**Given data**
——
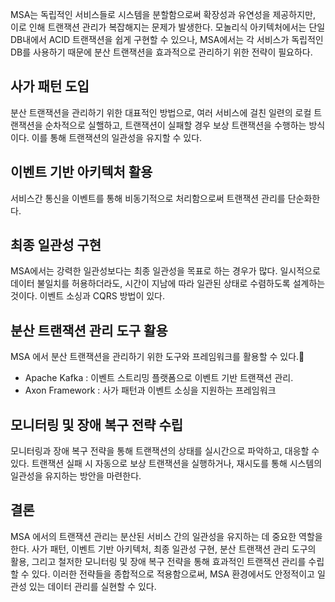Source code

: 
MSA는 독립적인 서비스들로 시스템을 분할함으로써 확장성과 유연성을 제공하지만, 이로 인해 트랜잭션 관리가 복잡해지는 문제가 발생한다. 모놀리식 아키텍처에서는 단일 DB내에서 ACID 트랜잭션을 쉽게 구현할 수 있으나, MSA에서는 각 서비스가 독립적인 DB를 사용하기 때문에 분산 트랜잭션을 효과적으로 관리하기 위한 전략이 필요하다.
 
## 사가 패턴 도입 

분산 트랜잭션을 관리하기 위한 대표적인 방법으로, 여러 서비스에 걸친 일련의 로컬 트랜잭션을 순차적으로 실핼하고, 트랜잭션이 실패할 경우 보상 트랜잭션을 수행하는 방식이다. 이를 통해 트랜잭션의 일관성을 유지할 수 있다.
 
## 이벤트 기반 아키텍처 활용 

서비스간 통신을 이벤트를 통해 비동기적으로 처리함으로써 트랜잭션 관리를 단순화한다.
 
## 최종 일관성 구현  

MSA에서는 강력한 일관성보다는 최종 일관성을 목표로 하는 경우가 많다. 일시적으로 데이터 불일치를 허용하더라도, 시간이 지남에 따라 일관된 상태로 수렴하도록 설계하는 것이다. 이벤트 소싱과 CQRS 방법이 있다.
 
## 분산 트랜잭션 관리 도구 활용 

MSA 에서 분산 트랜잭션을 관리하기 위한 도구와 프레임워크를 활용할 수 있다.

- Apache Kafka : 이벤트 스트리밍 플랫폼으로 이벤트 기반 트랜잭션 관리.
- Axon Framework : 사가 패턴과 이벤트 소싱을 지원하는 프레임워크

## 모니터링 및 장애 복구 전략 수립 
 
 모니터링과 장애 복구 전략을 통해 트랜잭션의 상태를 실시간으로 파악하고, 대응할 수 있다. 트랜잭션 실패 시 자동으로 보상 트랜잭션을 실행하거나, 재시도를 통해 시스템의 일관성을 유지하는 방안을 마련한다.

## 결론

 MSA 에서의 트랜잭션 관리는 분산된 서비스 간의 일관성을 유지하는 데 중요한 역할을 한다. 사가 패턴, 이벤트 기반 아키텍처, 최종 일관성 구현, 분산 트랜잭션 관리 도구의 활용, 그리고 철저한 모니터링 및 장애 복구 전략을 통해 효과적인 트랜잭션 관리를 수립할 수 있다. 이러한 전략들을 종합적으로 적용함으로써, MSA 환경에서도 안정적이고 일관성 있는 데이터 관리를 실현할 수 있다.
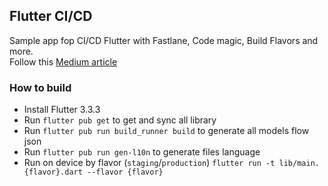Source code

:## Flutter CI/CD

Sample app fop CI/CD Flutter with Fastlane, Code magic, Build Flavors and more. \
Follow this [Medium article](https://medium.com/@tungnd.dev/ci-cd-for-flutter-with-fastlane-codemagic-build-flavors-42253cc95e97)

### How to build
* Install Flutter 3.3.3
* Run `flutter pub get` to get and sync all library
* Run `flutter pub run build_runner build` to generate all models flow json
* Run `flutter pub run gen-l10n` to generate files language
* Run on device by flavor (`staging`/`production`) `flutter run -t lib/main.{flavor}.dart --flavor {flavor}`
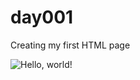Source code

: # day001
Creating my first HTML page

![Hello, world!](https://github.com/ca024/images/tree/main/day001)
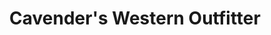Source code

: ---
title: "Cavender's Western Outfitter"
url: /san-angelo/cavenders-western-outfitter/
shop: clothes
---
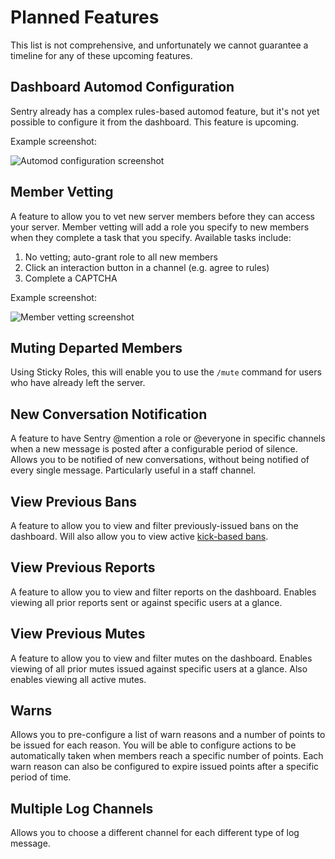 # Planned Features

This list is not comprehensive, and unfortunately we cannot guarantee a timeline for any of these upcoming features.

## Dashboard Automod Configuration

Sentry already has a complex rules-based automod feature, but it's not yet possible to configure it from the dashboard.
This feature is upcoming.

Example screenshot:

![Automod configuration screenshot](https://cdn.discordapp.com/attachments/734910740468858881/884704849286017084/unknown.png)

## Member Vetting

A feature to allow you to vet new server members before they can access your server. Member vetting will add a role you
specify to new members when they complete a task that you specify. Available tasks include:

1. No vetting; auto-grant role to all new members
2. Click an interaction button in a channel (e.g. agree to rules)
3. Complete a CAPTCHA

Example screenshot:

![Member vetting screenshot](https://mckay.media/epImK)

## Muting Departed Members

Using Sticky Roles, this will enable you to use the `/mute` command for users who have already left the server.

## New Conversation Notification

A feature to have Sentry @mention a role or @everyone in specific channels when a new message is posted after a
configurable period of silence. Allows you to be notified of new conversations, without being notified of every single
message. Particularly useful in a staff channel.

## View Previous Bans

A feature to allow you to view and filter previously-issued bans on the dashboard. Will also allow you to view active
[kick-based bans](./commands.md#bot-kick-based-bans).

## View Previous Reports

A feature to allow you to view and filter reports on the dashboard. Enables viewing all prior reports sent or against
specific users at a glance.

## View Previous Mutes

A feature to allow you to view and filter mutes on the dashboard. Enables viewing of all prior mutes issued against
specific users at a glance. Also enables viewing all active mutes.

## Warns

Allows you to pre-configure a list of warn reasons and a number of points to be issued for each reason. You will be
able to configure actions to be automatically taken when members reach a specific number of points. Each warn reason can
also be configured to expire issued points after a specific period of time.

## Multiple Log Channels

Allows you to choose a different channel for each different type of log message.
——
**Exercise description**
The stretch above running from the line with "url: /san-angelo/cavenders-western-outfitter/" through the line with "This feature is upcoming." is all you should copy, exactly, leaving out the pictures.

**Written response**
url: /san-angelo/cavenders-western-outfitter/
shop: clothes
---
 # Planned Features

This list is not comprehensive, and unfortunately we cannot guarantee a timeline for any of these upcoming features.

## Dashboard Automod Configuration

Sentry already has a complex rules-based automod feature, but it's not yet possible to configure it from the dashboard.
This feature is upcoming.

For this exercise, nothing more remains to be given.